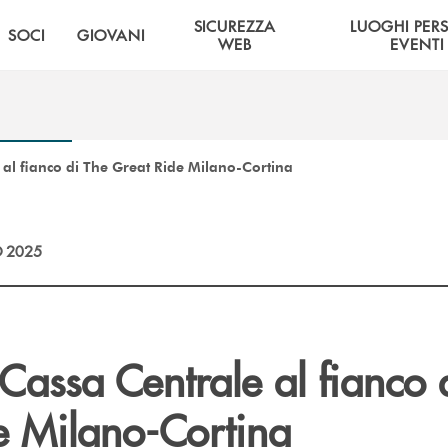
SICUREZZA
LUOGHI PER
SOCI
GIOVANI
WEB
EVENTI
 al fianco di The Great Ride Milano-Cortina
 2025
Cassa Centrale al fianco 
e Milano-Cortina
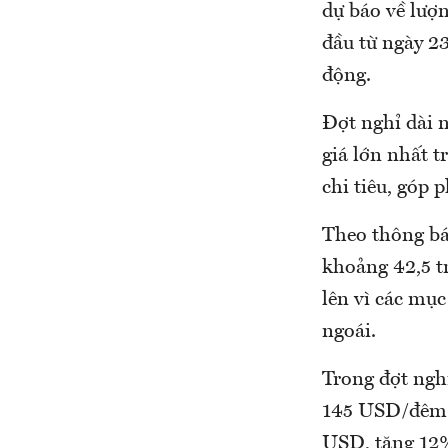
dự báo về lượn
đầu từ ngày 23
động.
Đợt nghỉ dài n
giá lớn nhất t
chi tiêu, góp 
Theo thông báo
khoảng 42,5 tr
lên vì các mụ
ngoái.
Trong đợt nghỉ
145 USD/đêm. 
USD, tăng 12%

...

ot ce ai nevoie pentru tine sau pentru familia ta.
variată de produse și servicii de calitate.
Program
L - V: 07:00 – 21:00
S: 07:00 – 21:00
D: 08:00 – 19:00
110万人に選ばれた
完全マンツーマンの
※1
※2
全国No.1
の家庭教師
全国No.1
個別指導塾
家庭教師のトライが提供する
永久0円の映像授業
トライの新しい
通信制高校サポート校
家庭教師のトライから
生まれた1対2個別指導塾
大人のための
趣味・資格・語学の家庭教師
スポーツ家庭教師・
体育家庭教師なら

What you should do - For this exercise, find all lines in the records containing the word "Milano" and copy them.

Expected answer -
 al fianco di The Great Ride Milano-Cortina
e Milano-Cortina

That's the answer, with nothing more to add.